PROVIDED PASSAGE>
┌──
When blond, chin-bearded Robert M. Hupp, the new artistic director at Syracuse Stage, arrived in town he had to make some quick decisions about where to live. He says that one of the attractive features of the 44-year-old theater is its connection to a major university, but he did not elect to live near campus. Neither did he choose a leafy suburb, where many arts supporters reside.
Instead, in what looks like an attempt to slice through the curtain separating gown from town, Hupp and his wife, Clea Elaine Bunch, a Middle Eastern historian, opted for a downtown apartment on Warren Street. In what spare time Hupp can muster he wants to study local history at the nearby Onondaga Historical Association.
Some of those lessons in learning come from independent study. In the warm weeks of summer’s end, before the company ramped up for the new season, Hupp made forays into the local scene, showing up almost anonymously at cultural events, scoping out the crowds. Bob and Clea could be found amid the 1,000-plus crowd at the closing concert of the Skaneateles Festival in the Robinson Pavilion on Anyela’s Winery.
Hupp says his previous professional address, Arkansas Repertory Theatre, locally known in Little Rock, Ark., as “The Rep,” was “the biggest cultural attraction for hundreds of miles around.” He knew upon arrival that Syracuse Stage faces more competition for audiences and supportive donations.
└──
MATERIAL SHOWN>
┌──
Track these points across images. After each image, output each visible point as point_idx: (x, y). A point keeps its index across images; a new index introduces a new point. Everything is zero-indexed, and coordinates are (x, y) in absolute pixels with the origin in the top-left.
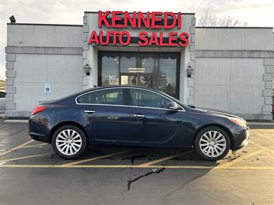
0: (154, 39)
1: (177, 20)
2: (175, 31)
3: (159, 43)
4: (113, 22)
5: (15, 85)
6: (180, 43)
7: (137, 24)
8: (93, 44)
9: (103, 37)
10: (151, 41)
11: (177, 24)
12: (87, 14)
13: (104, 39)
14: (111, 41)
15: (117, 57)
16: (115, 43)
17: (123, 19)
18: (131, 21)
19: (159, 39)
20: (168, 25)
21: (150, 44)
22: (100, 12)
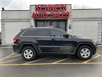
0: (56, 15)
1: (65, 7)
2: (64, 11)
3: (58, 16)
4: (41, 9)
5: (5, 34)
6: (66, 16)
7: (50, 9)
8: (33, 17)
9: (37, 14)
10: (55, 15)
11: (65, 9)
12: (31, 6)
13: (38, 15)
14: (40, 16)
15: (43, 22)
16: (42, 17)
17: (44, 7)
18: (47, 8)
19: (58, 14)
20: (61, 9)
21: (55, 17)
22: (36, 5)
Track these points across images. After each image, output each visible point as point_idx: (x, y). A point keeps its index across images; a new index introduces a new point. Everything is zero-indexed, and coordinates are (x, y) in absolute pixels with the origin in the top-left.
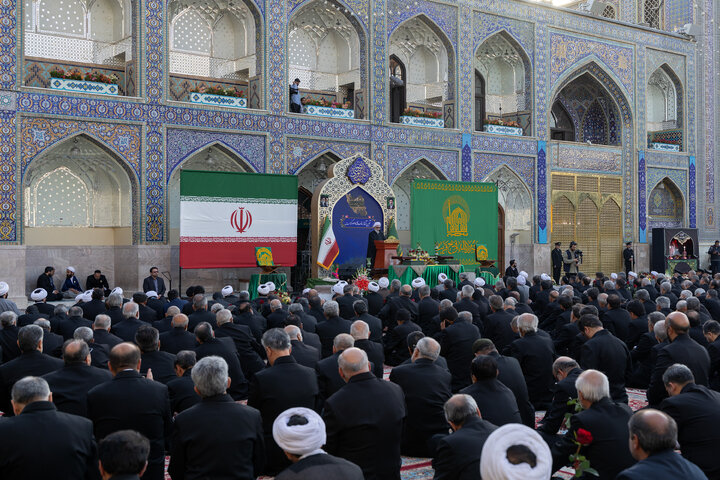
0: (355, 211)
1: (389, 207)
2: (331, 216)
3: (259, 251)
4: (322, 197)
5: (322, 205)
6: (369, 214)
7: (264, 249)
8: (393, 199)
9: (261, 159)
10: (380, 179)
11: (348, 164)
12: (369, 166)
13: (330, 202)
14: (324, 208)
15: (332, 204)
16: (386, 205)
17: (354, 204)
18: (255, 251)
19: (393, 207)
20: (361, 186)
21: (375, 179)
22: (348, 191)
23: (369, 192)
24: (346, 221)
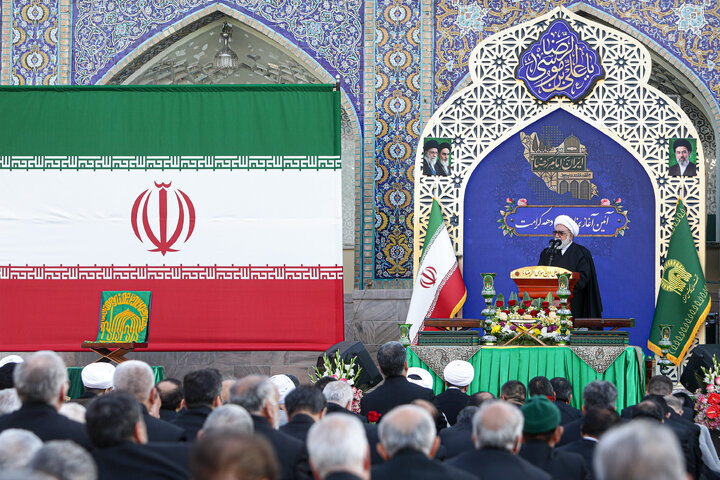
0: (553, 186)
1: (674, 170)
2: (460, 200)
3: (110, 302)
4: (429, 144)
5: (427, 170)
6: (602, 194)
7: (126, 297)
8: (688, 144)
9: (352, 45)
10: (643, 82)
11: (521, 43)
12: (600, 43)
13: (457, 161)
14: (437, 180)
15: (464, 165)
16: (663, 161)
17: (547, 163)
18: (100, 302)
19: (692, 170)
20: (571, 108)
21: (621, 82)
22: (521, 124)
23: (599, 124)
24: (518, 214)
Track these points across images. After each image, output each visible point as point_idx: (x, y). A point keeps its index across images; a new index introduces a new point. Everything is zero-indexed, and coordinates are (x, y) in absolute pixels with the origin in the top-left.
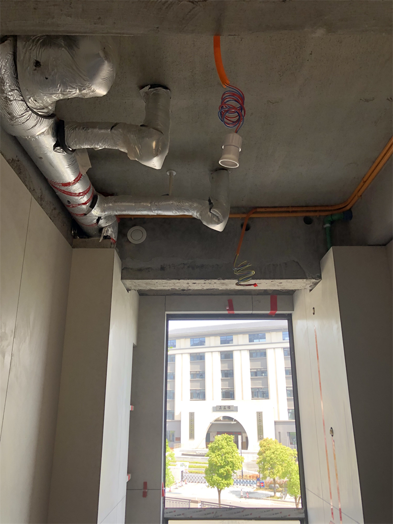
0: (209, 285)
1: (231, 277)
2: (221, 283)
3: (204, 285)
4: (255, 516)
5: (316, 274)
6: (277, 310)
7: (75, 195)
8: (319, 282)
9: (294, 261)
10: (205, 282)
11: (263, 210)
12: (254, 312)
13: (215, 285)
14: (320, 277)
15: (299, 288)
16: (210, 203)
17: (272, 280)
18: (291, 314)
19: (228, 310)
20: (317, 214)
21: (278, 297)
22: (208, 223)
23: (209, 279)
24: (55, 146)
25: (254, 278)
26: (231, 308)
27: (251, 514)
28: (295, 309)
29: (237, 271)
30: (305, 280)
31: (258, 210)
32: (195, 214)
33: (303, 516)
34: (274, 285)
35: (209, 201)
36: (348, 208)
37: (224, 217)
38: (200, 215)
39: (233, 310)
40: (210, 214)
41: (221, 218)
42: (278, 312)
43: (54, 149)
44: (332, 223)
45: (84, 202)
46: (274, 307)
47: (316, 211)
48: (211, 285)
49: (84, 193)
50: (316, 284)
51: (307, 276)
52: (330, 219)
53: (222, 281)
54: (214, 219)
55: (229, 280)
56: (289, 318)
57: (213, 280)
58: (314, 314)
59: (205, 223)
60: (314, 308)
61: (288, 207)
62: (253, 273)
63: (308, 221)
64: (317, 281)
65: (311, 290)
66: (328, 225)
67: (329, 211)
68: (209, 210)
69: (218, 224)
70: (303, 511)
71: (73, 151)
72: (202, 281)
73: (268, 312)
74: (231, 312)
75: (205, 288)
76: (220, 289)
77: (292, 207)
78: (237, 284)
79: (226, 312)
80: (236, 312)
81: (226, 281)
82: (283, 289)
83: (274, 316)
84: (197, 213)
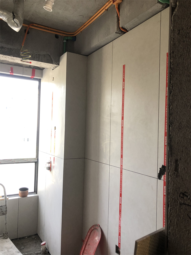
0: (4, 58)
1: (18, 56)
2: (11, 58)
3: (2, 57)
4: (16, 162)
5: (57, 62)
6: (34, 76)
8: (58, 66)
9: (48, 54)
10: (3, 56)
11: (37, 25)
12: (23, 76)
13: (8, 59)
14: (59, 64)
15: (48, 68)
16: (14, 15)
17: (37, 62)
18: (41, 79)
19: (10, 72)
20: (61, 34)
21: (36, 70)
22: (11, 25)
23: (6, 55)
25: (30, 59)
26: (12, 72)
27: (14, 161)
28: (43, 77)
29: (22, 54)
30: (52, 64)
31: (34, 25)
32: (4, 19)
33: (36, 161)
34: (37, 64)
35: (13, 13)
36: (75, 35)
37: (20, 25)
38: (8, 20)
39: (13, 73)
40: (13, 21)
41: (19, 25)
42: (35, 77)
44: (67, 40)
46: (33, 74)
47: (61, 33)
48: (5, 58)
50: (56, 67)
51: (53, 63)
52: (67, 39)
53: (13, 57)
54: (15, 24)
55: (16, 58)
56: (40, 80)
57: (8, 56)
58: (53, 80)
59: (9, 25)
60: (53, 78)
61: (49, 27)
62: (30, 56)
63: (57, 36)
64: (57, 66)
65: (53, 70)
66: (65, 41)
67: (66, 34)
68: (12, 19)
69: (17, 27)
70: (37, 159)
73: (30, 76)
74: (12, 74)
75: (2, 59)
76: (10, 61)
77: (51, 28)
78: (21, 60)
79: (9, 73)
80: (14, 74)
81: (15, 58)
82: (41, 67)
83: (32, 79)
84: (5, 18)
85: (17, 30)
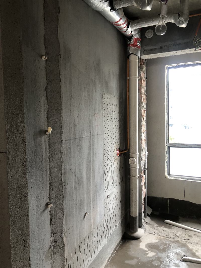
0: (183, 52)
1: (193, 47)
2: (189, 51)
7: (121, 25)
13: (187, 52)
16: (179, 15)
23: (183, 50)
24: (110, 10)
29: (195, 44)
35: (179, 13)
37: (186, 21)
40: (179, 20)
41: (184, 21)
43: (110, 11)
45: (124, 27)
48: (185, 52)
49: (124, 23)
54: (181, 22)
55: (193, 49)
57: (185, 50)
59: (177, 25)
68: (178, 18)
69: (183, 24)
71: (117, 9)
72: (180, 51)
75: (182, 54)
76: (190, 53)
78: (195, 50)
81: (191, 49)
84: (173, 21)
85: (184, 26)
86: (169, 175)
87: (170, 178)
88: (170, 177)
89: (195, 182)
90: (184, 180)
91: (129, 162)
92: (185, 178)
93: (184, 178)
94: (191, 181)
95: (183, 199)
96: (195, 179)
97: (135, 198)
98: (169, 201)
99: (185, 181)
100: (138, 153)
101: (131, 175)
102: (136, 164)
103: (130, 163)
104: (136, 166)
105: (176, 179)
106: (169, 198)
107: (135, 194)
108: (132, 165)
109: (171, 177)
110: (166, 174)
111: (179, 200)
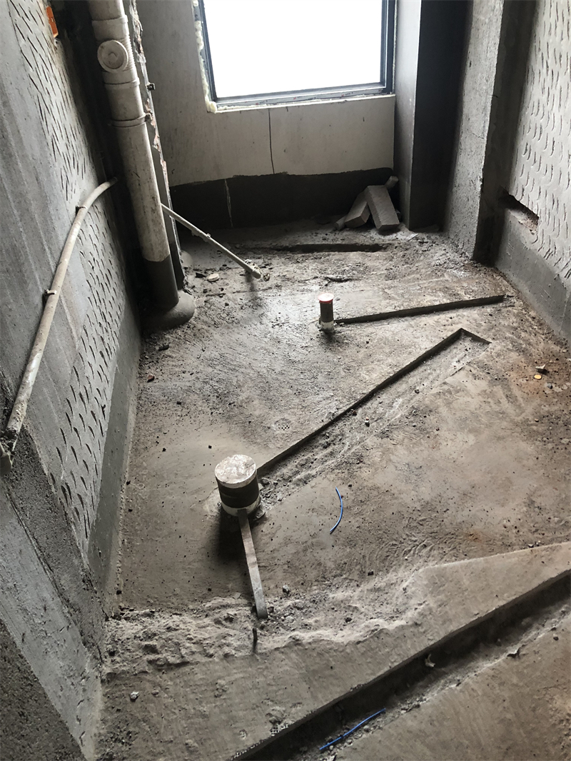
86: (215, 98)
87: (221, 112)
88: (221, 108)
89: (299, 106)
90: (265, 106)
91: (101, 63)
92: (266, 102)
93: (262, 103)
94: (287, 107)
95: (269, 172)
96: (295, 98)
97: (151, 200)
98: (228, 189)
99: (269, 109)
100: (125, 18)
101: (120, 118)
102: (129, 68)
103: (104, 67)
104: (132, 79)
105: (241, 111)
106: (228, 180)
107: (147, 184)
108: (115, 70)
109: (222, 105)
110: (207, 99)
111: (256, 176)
└──
TASK> Copy out the part of the Syracuse Stage article starting at "Hupp says his" and ending at "and supportive donations.".

RESULT>
Hupp says his previous professional address, Arkansas Repertory Theatre, locally known in Little Rock, Ark., as “The Rep,” was “the biggest cultural attraction for hundreds of miles around.” He knew upon arrival that Syracuse Stage faces more competition for audiences and supportive donations.